Civil rights group plans to appeal ruling that Nashville district’s attendance zone policy does not intentionally discriminate against African-American students

Nashville Public Radio reports on wpln.org that the Nashville, Tennessee chapter of the National Association for the Advancement of Colored People (NAACP) plans to appeal a state court ruling that Nashville Metro Schools’ (NMS) attendance zones do not intentionally discriminate against African-American students. However, Judge Kevin Sharp found that NMS’ plan essentially leads to segregation.

State Representative Brenda Gilmore contends that is the real issue. “Resegregation whether intentionally or unintentionally still has the same impact on our community,” she said. “The things that we had fought for thirty, forty, fifty years ago, that we should have to revisit is a travesty.”

NMS, on the other hand, argues that the district’s diversity is not just a matter of school zones. According to NMS spokeswoman Meredith Libbey, there are also magnet schools open to students from every neighborhood. Libbey points out, “We provide bus passes for students who are lower income to attend our magnet schools, and we do a lot of outreach to families, such that about a quarter of our students don’t attend their zoned school – they make an active choice.”

The legal battle dates back to 2009, when the NAACP filed suit along with the parents of a African-American girl who had been rezoned from mostly white schools in West Nashville to a cluster of lower performing ones that were closer to their home–and majority black. At the heart of the original case was the argument that NMS purposefully drew new zones to “make majority black population schools blacker and majority white schools whiter.”

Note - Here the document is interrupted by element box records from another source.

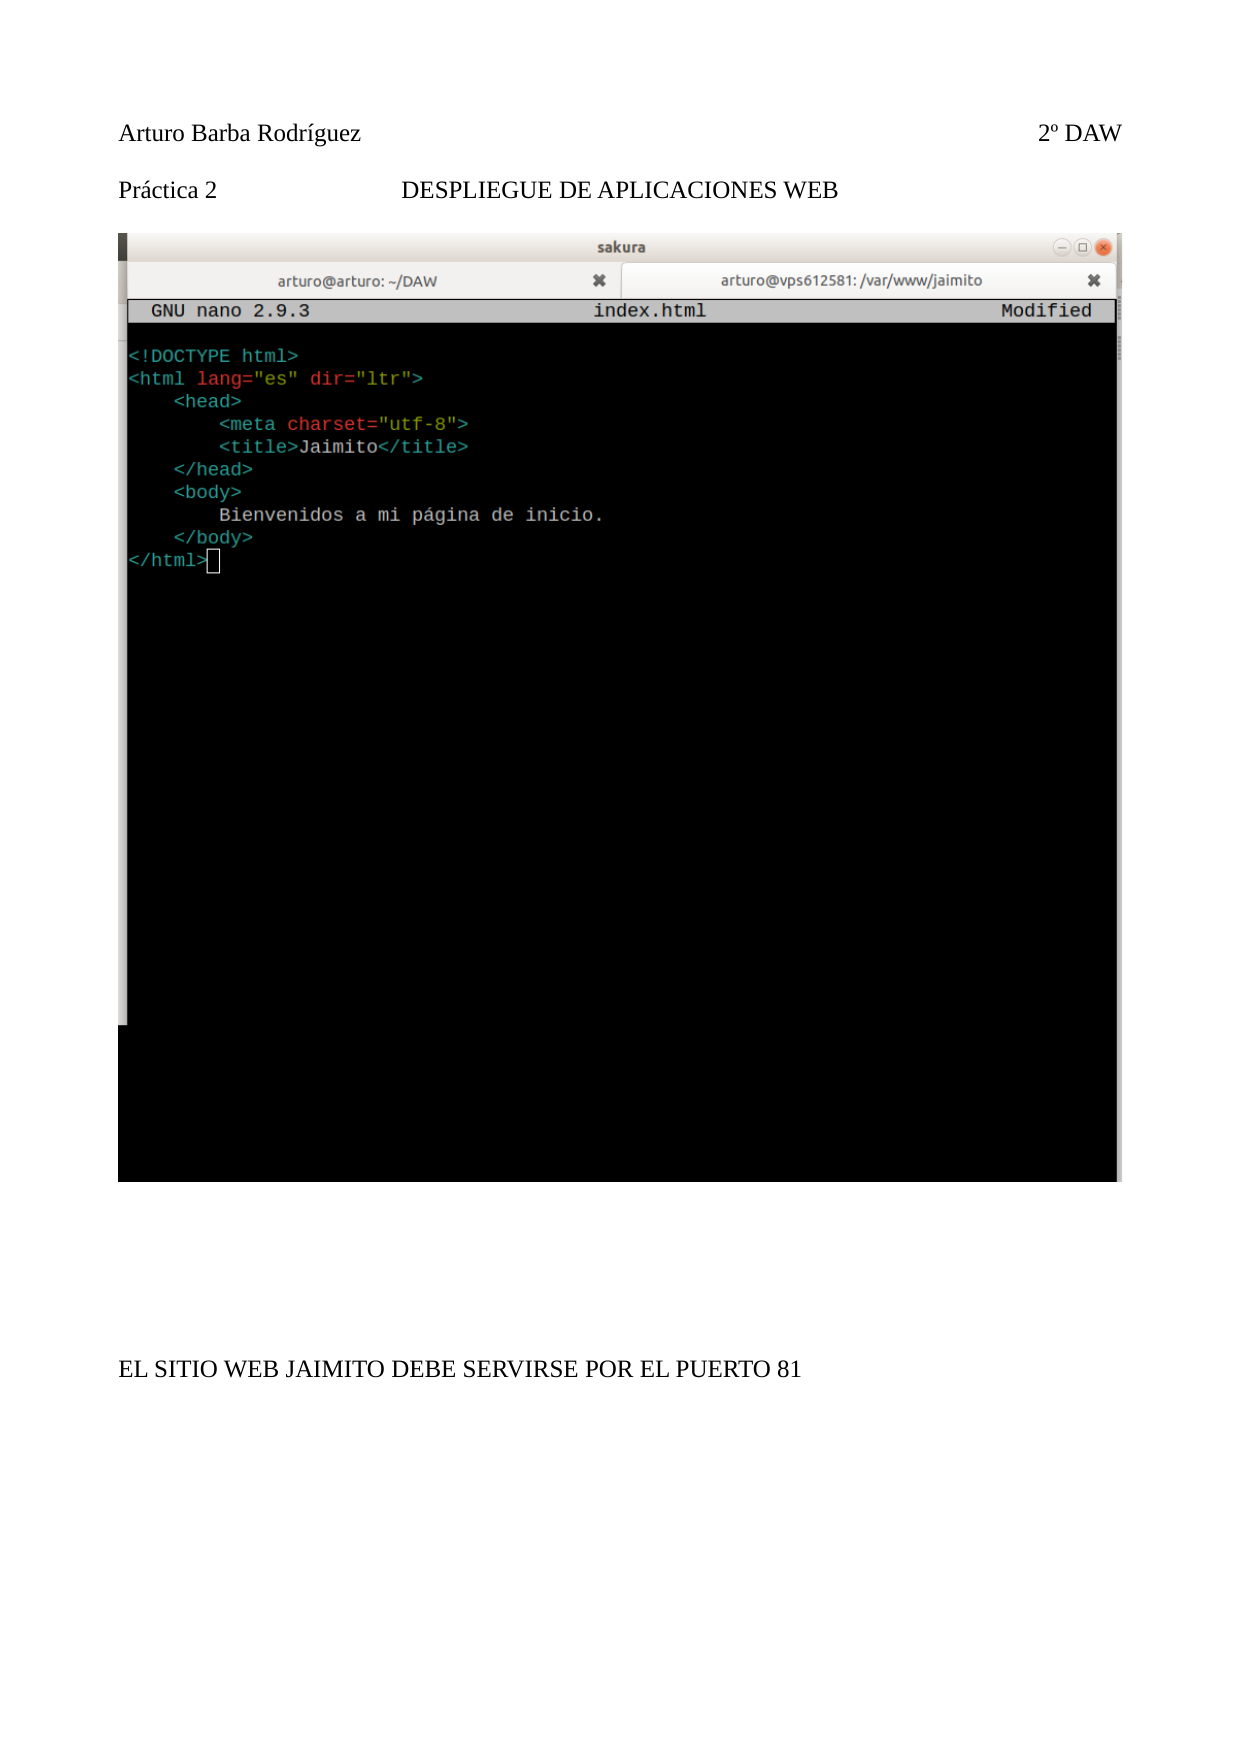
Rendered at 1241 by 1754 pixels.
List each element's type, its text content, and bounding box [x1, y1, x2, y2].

text EL SITIO WEB JAIMITO DEBE SERVIRSE POR EL PUERTO 81 [118, 1354, 1122, 1382]
picture [118, 233, 1123, 1182]
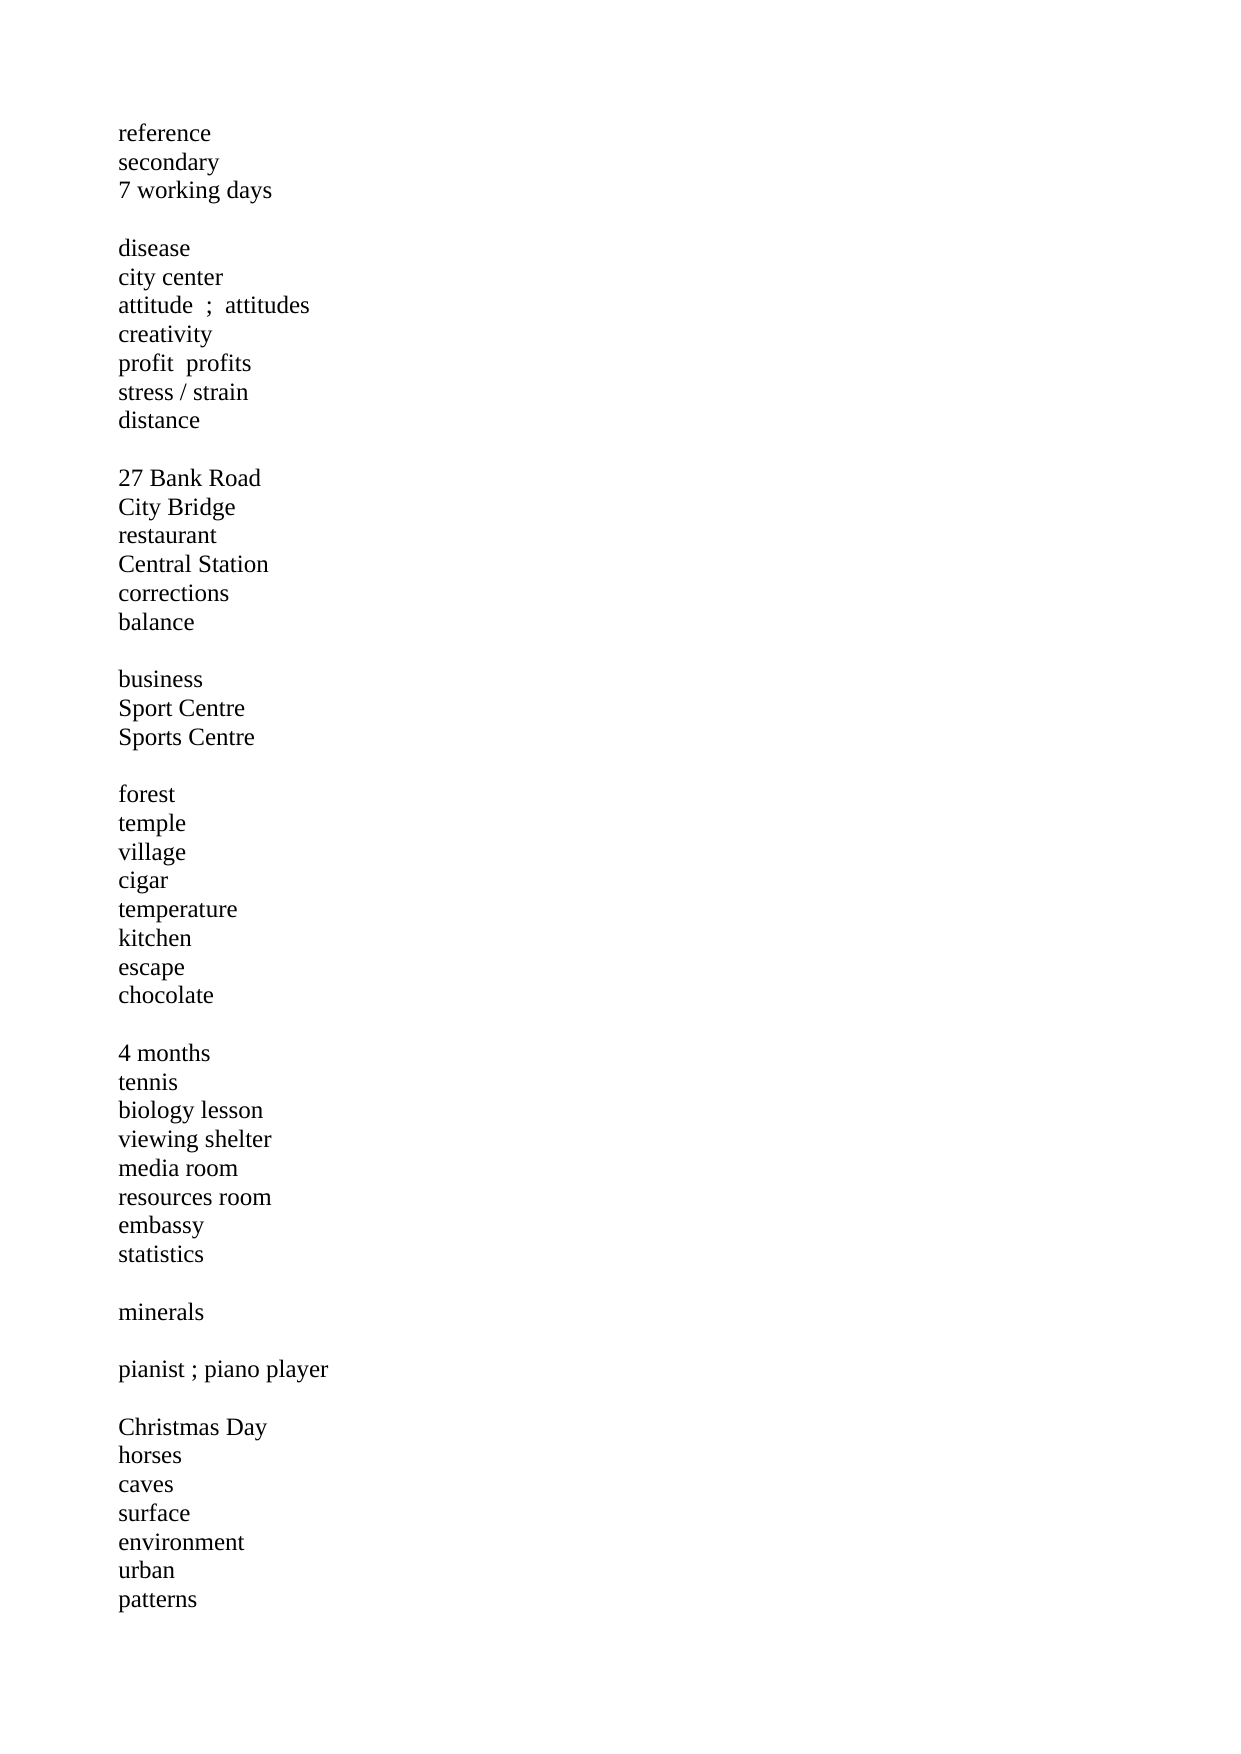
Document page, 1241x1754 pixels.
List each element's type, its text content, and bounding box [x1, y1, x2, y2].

text environment [118, 1527, 1122, 1556]
text disease [118, 233, 1122, 262]
text Christmas Day [118, 1412, 1122, 1441]
text media room [118, 1153, 1122, 1182]
text balance [118, 607, 1122, 636]
text 7 working days [118, 176, 1122, 204]
text 27 Bank Road [118, 463, 1122, 492]
text patterns [118, 1584, 1122, 1613]
text restaurant [118, 521, 1122, 549]
text Sports Centre [118, 722, 1122, 751]
text surface [118, 1498, 1122, 1527]
text creativity [118, 319, 1122, 348]
text distance [118, 406, 1122, 434]
text viewing shelter [118, 1124, 1122, 1153]
text business [118, 664, 1122, 693]
text stress / strain [118, 377, 1122, 406]
text urban [118, 1556, 1122, 1584]
text tennis [118, 1067, 1122, 1096]
text city center [118, 262, 1122, 291]
text statistics [118, 1239, 1122, 1268]
text City Bridge [118, 492, 1122, 521]
text Central Station [118, 549, 1122, 578]
text biology lesson [118, 1096, 1122, 1124]
text temple [118, 808, 1122, 837]
text minerals [118, 1297, 1122, 1326]
text profit profits [118, 348, 1122, 377]
text caves [118, 1469, 1122, 1498]
text horses [118, 1441, 1122, 1469]
text kitchen [118, 923, 1122, 952]
text pianist ; piano player [118, 1354, 1122, 1383]
text Sport Centre [118, 693, 1122, 722]
text resources room [118, 1182, 1122, 1211]
text temperature [118, 894, 1122, 923]
text cigar [118, 866, 1122, 894]
text escape [118, 952, 1122, 981]
text secondary [118, 147, 1122, 176]
text corrections [118, 578, 1122, 607]
text attitude ; attitudes [118, 291, 1122, 319]
text reference [118, 118, 1122, 147]
text chocolate [118, 981, 1122, 1009]
text embassy [118, 1211, 1122, 1239]
text village [118, 837, 1122, 866]
text 4 months [118, 1038, 1122, 1067]
text forest [118, 779, 1122, 808]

Source: wpln.org, 7/31/12, By Nina Cardona

[Editor's Note: In May 2012, Legal Clips summarized an article in The Tennessean, which reported on the class action suit charging that NMS' redistricting plan catered to white families and rezoned black students out of affluent, higher-achieving schools was set to go to trial shortly after that article's publication. Having been certified as a class action suit at that time, Spurlock v. Fox represented as plaintiffs all African-American families in North Nashville affected by the rezoning.

The Editor's Note in the May 2012 summary contains additional information about similar challenges occurring in other states, and provides links to those Legal Clips summaries.]